Let's start with the sector that's defying gravity: semiconductors. While U.S.-China tensions have battered auto and steel exports, AI and 5G demand are keeping chipmakers flying high. Take Taiwan Semiconductor Manufacturing (TSM), the backbone of global chip production. Despite U.S. export controls on advanced nodes, TSM's factories are humming with orders for AI chips, and its stock has risen +28% year-to-date (as of June 2025).

South Korea's Samsung Electronics (SSNJY) is also playing offense. Its semiconductor division reported 10% revenue growth in Q1 2025, fueled by AI-driven server demand. Even Japan's Renesas Electronics (RENYF)—a laggard in past cycles—is now benefiting from AI and autonomous driving projects.

Investment Play: Load up on semiconductor ETFs like the iShares PHLX Semiconductor ETF (SOXX), which holds TSM, Samsung, and Renesas. These stocks are priced for near-term uncertainty but poised to soar if trade tensions ease.

South Korea: Betting on Tech While Auto Exports Falter

South Korea's economy is a study in contrasts. Its auto sector—a pillar of exports—has been crushed by U.S. tariffs, with shipments dropping 41.7% in April. But its tech giants are thriving.

The Bank of Korea revised GDP growth down to 1.2% for 2025, but dig deeper: semiconductors and biotech are offsetting the pain. Samsung's AI chips and SK Hynix's (SKMRF) memory solutions are in hot demand, while biohealth companies like Celltrion (CLLAB) are capitalizing on global pharma shortages.

Investment Play: Buy the iShares MSCI South Korea ETF (EWY), but pair it with a dose of volatility protection. Consider shorting the yen (USD/JPY) to hedge against currency swings.

Japan: From Auto Woes to AI and Regional Diversification

Japan's automakers are reeling—Toyota's U.S. shipments fell 6% in April, and tariffs on steel are squeezing margins. But Japan isn't just a relic of old industries. It's pivoting to AI and Southeast Asia.

Fujitsu (FTJZY) and NEC (NIPNY) are winning AI contracts in Japan's public sector, while Sony (SNE) is building semiconductor plants in Indonesia to dodge U.S. tariffs.

Investment Play: Target AI-driven stocks like NEC and Sony, and use the iShares MSCI Japan ETF (EWJ) for broader exposure. To hedge inflation, pair with Treasury Inflation-Protected Securities (TIPS).

The Truce Expired—Now What?

The August 2025 expiration of the tariff truce is a ticking clock. If talks fail, expect another spike in tariffs, hitting South Korea's autos and Japanese electronics hardest. But here's the key: investors shouldn't wait for clarity.

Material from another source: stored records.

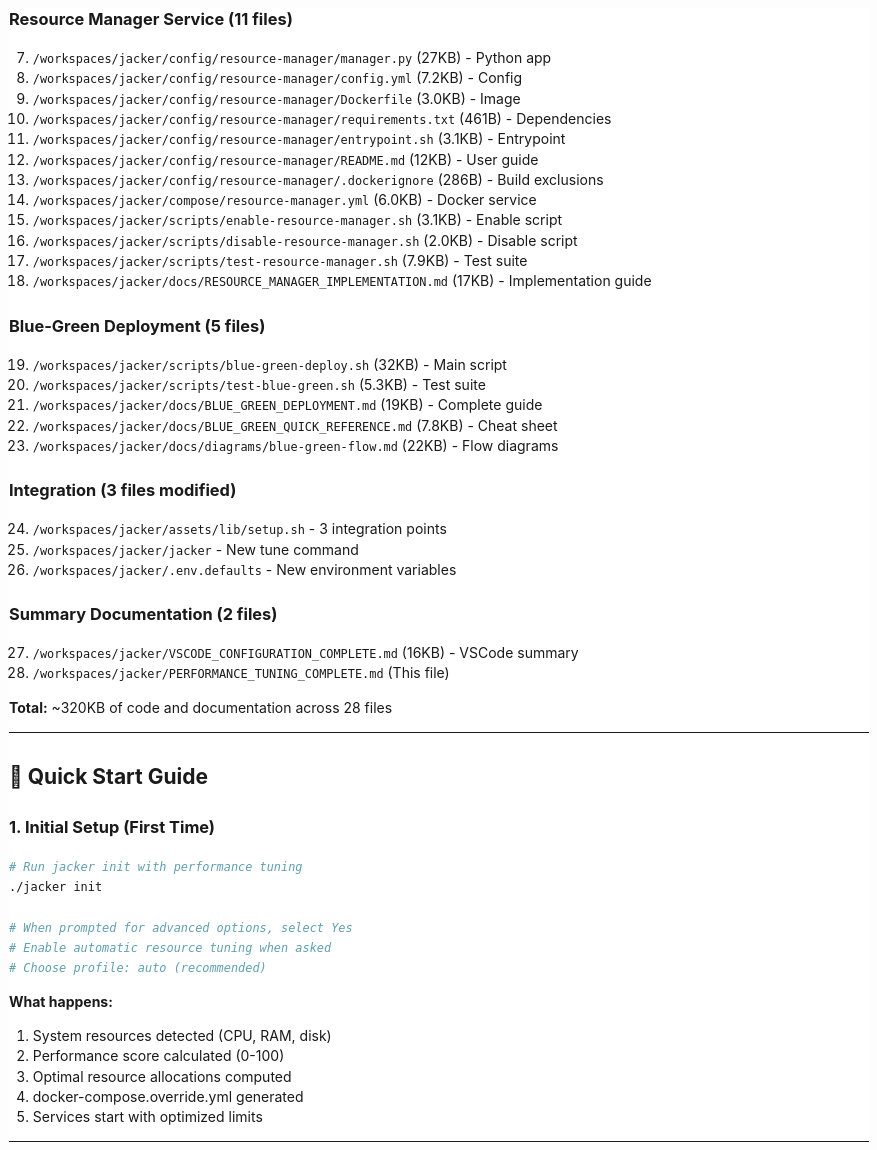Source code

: ### **Resource Manager Service (11 files)**
7. `/workspaces/jacker/config/resource-manager/manager.py` (27KB) - Python app
8. `/workspaces/jacker/config/resource-manager/config.yml` (7.2KB) - Config
9. `/workspaces/jacker/config/resource-manager/Dockerfile` (3.0KB) - Image
10. `/workspaces/jacker/config/resource-manager/requirements.txt` (461B) - Dependencies
11. `/workspaces/jacker/config/resource-manager/entrypoint.sh` (3.1KB) - Entrypoint
12. `/workspaces/jacker/config/resource-manager/README.md` (12KB) - User guide
13. `/workspaces/jacker/config/resource-manager/.dockerignore` (286B) - Build exclusions
14. `/workspaces/jacker/compose/resource-manager.yml` (6.0KB) - Docker service
15. `/workspaces/jacker/scripts/enable-resource-manager.sh` (3.1KB) - Enable script
16. `/workspaces/jacker/scripts/disable-resource-manager.sh` (2.0KB) - Disable script
17. `/workspaces/jacker/scripts/test-resource-manager.sh` (7.9KB) - Test suite
18. `/workspaces/jacker/docs/RESOURCE_MANAGER_IMPLEMENTATION.md` (17KB) - Implementation guide

### **Blue-Green Deployment (5 files)**
19. `/workspaces/jacker/scripts/blue-green-deploy.sh` (32KB) - Main script
20. `/workspaces/jacker/scripts/test-blue-green.sh` (5.3KB) - Test suite
21. `/workspaces/jacker/docs/BLUE_GREEN_DEPLOYMENT.md` (19KB) - Complete guide
22. `/workspaces/jacker/docs/BLUE_GREEN_QUICK_REFERENCE.md` (7.8KB) - Cheat sheet
23. `/workspaces/jacker/docs/diagrams/blue-green-flow.md` (22KB) - Flow diagrams

### **Integration (3 files modified)**
24. `/workspaces/jacker/assets/lib/setup.sh` - 3 integration points
25. `/workspaces/jacker/jacker` - New tune command
26. `/workspaces/jacker/.env.defaults` - New environment variables

### **Summary Documentation (2 files)**
27. `/workspaces/jacker/VSCODE_CONFIGURATION_COMPLETE.md` (16KB) - VSCode summary
28. `/workspaces/jacker/PERFORMANCE_TUNING_COMPLETE.md` (This file)

**Total:** ~320KB of code and documentation across 28 files

---

## 🚀 Quick Start Guide

### **1. Initial Setup (First Time)**

```bash
# Run jacker init with performance tuning
./jacker init

# When prompted for advanced options, select Yes
# Enable automatic resource tuning when asked
# Choose profile: auto (recommended)
```

**What happens:**
1. System resources detected (CPU, RAM, disk)
2. Performance score calculated (0-100)
3. Optimal resource allocations computed
4. docker-compose.override.yml generated
5. Services start with optimized limits

---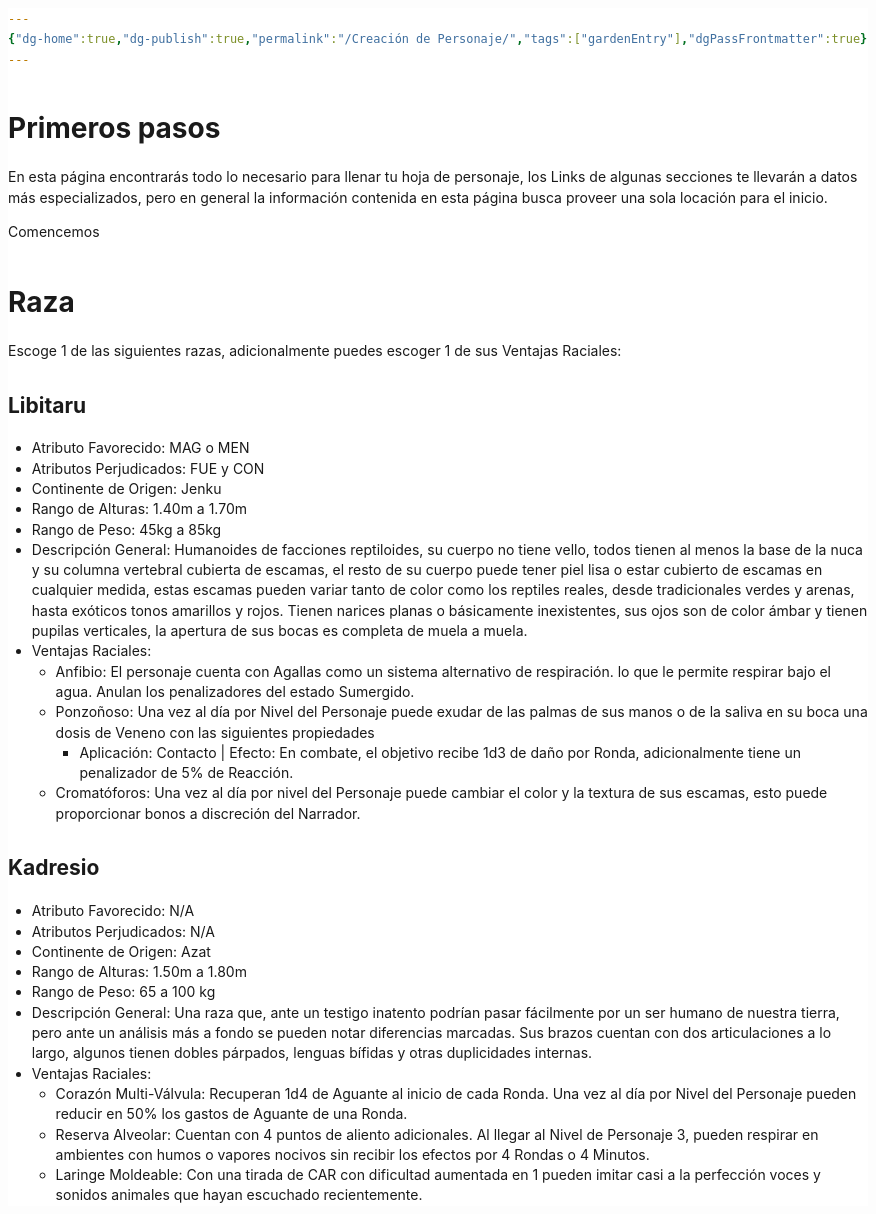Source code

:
 ```yaml
---
{"dg-home":true,"dg-publish":true,"permalink":"/Creación de Personaje/","tags":["gardenEntry"],"dgPassFrontmatter":true}
---
```



# Primeros pasos
En esta página encontrarás todo lo necesario para llenar tu hoja de personaje, los Links de algunas secciones te llevarán a datos más especializados, pero en general la información contenida en esta página busca proveer una sola locación para el inicio.

Comencemos

# Raza
Escoge 1 de las siguientes razas, adicionalmente puedes escoger 1 de sus Ventajas Raciales:

## Libitaru

- Atributo Favorecido: MAG o MEN
- Atributos Perjudicados: FUE y CON
- Continente de Origen: Jenku
- Rango de Alturas: 1.40m a 1.70m
- Rango de Peso: 45kg a 85kg
- Descripción General: Humanoides de facciones reptiloides, su cuerpo no tiene vello, todos tienen al menos la base de la nuca y su columna vertebral cubierta de escamas, el resto de su cuerpo puede tener piel lisa o estar cubierto de escamas en cualquier medida, estas escamas pueden variar tanto de color como los reptiles reales, desde tradicionales verdes y arenas, hasta exóticos tonos amarillos y rojos. Tienen narices planas o básicamente inexistentes, sus ojos son de color ámbar y tienen pupilas verticales, la apertura de sus bocas es completa de muela a muela.
- Ventajas Raciales: 
	- Anfibio: El personaje cuenta con Agallas como un sistema alternativo de respiración. lo que le permite respirar bajo el agua. Anulan los penalizadores del estado Sumergido.
	- Ponzoñoso: Una vez al día por Nivel del Personaje puede exudar de las palmas de sus manos o de la saliva en su boca una dosis de Veneno con las siguientes propiedades
		- Aplicación: Contacto | Efecto: En combate, el objetivo recibe 1d3 de daño por Ronda, adicionalmente tiene un penalizador de 5% de Reacción.
	- Cromatóforos: Una vez al día por nivel del Personaje puede cambiar el color y la textura de sus escamas, esto puede proporcionar bonos a discreción del Narrador.

## Kadresio

- Atributo Favorecido: N/A
- Atributos Perjudicados: N/A
- Continente de Origen: Azat
- Rango de Alturas: 1.50m a 1.80m
- Rango de Peso: 65 a 100 kg
- Descripción General: Una raza que, ante un testigo inatento podrían pasar fácilmente por un ser humano de nuestra tierra, pero  ante un análisis más a fondo se pueden notar diferencias marcadas. Sus brazos cuentan con dos articulaciones a lo largo, algunos tienen dobles párpados, lenguas bífidas y otras duplicidades internas.
- Ventajas Raciales: 
	- Corazón Multi-Válvula: Recuperan 1d4 de Aguante al inicio de cada Ronda. Una vez al día por Nivel del Personaje pueden reducir en 50% los gastos de Aguante de una Ronda. 
	- Reserva Alveolar: Cuentan con 4 puntos de aliento adicionales. Al llegar al Nivel de Personaje 3, pueden respirar en ambientes con humos o vapores nocivos sin recibir los efectos por 4 Rondas o 4 Minutos.
	- Laringe Moldeable: Con una tirada de CAR con dificultad aumentada en 1 pueden imitar casi a la perfección voces y sonidos animales que hayan escuchado recientemente.
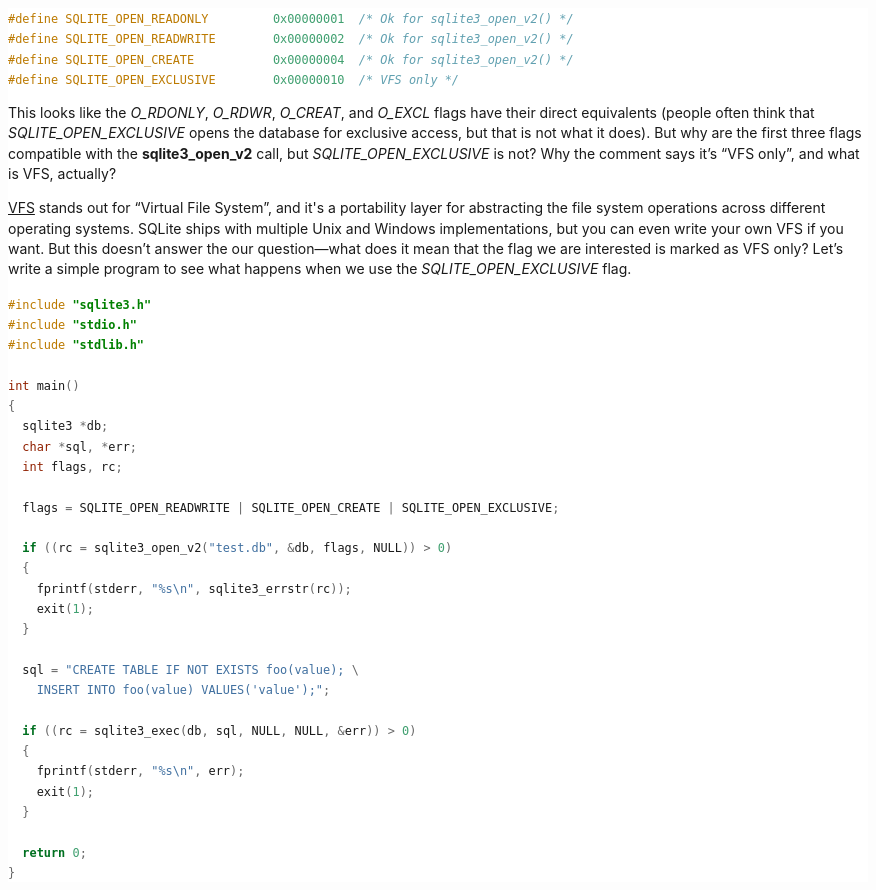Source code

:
 ```c
#define SQLITE_OPEN_READONLY         0x00000001  /* Ok for sqlite3_open_v2() */
#define SQLITE_OPEN_READWRITE        0x00000002  /* Ok for sqlite3_open_v2() */
#define SQLITE_OPEN_CREATE           0x00000004  /* Ok for sqlite3_open_v2() */
#define SQLITE_OPEN_EXCLUSIVE        0x00000010  /* VFS only */
```

This looks like the *O_RDONLY*, *O_RDWR*, *O_CREAT*,
and *O_EXCL* flags have their direct equivalents (people
often think that *SQLITE_OPEN_EXCLUSIVE* opens the
database for exclusive access, but that is not what
it does). But why are the first three flags compatible
with the **sqlite3_open_v2** call, but *SQLITE_OPEN_EXCLUSIVE*
is not? Why the comment says it’s “VFS only”, and
what is VFS, actually?

[VFS](https://sqlite.org/vfs.html) stands out for
“Virtual File System”, and it's a portability layer
for abstracting the file system operations across
different operating systems. SQLite ships with
multiple Unix and Windows implementations, but you
can even write your own VFS if you want. But
this doesn’t answer the our question—what does it mean
that the flag we are interested is marked as VFS only?
Let’s write a simple program to see what happens when
we use the *SQLITE_OPEN_EXCLUSIVE* flag.

```c
#include "sqlite3.h"
#include "stdio.h"
#include "stdlib.h"

int main()
{
  sqlite3 *db;
  char *sql, *err;
  int flags, rc;

  flags = SQLITE_OPEN_READWRITE | SQLITE_OPEN_CREATE | SQLITE_OPEN_EXCLUSIVE;

  if ((rc = sqlite3_open_v2("test.db", &db, flags, NULL)) > 0)
  {
    fprintf(stderr, "%s\n", sqlite3_errstr(rc));
    exit(1);
  }

  sql = "CREATE TABLE IF NOT EXISTS foo(value); \
    INSERT INTO foo(value) VALUES('value');";

  if ((rc = sqlite3_exec(db, sql, NULL, NULL, &err)) > 0)
  {
    fprintf(stderr, "%s\n", err);
    exit(1);
  }

  return 0;
}
```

  • Buy semiconductor stocks now—their AI tailwinds are too strong to ignore.
  • Lock in tech exposure in South Korea and Japan before the next trade scare.
  • Hedge with TIPS and short yen positions to offset inflation and currency risks.

Final Takeaway: Trade Uncertainty = Tech Opportunity

The U.S.-China truce is a temporary reprieve, not a solution. But Asian tech stocks are the ultimate contrarians: they thrive on chaos. With AI demand soaring and semiconductor shortages lingering, this is the time to bet on the companies building the future—before the next tariff storm hits.

Don't let trade noise drown out the signal: tech is the ultimate trade-war hedge. Get in now—before the rally leaves you behind.

Stay hungry, stay greedy—but stay hedged.

Data sources: Peterson Institute, S&P Global Ratings, company earnings reports.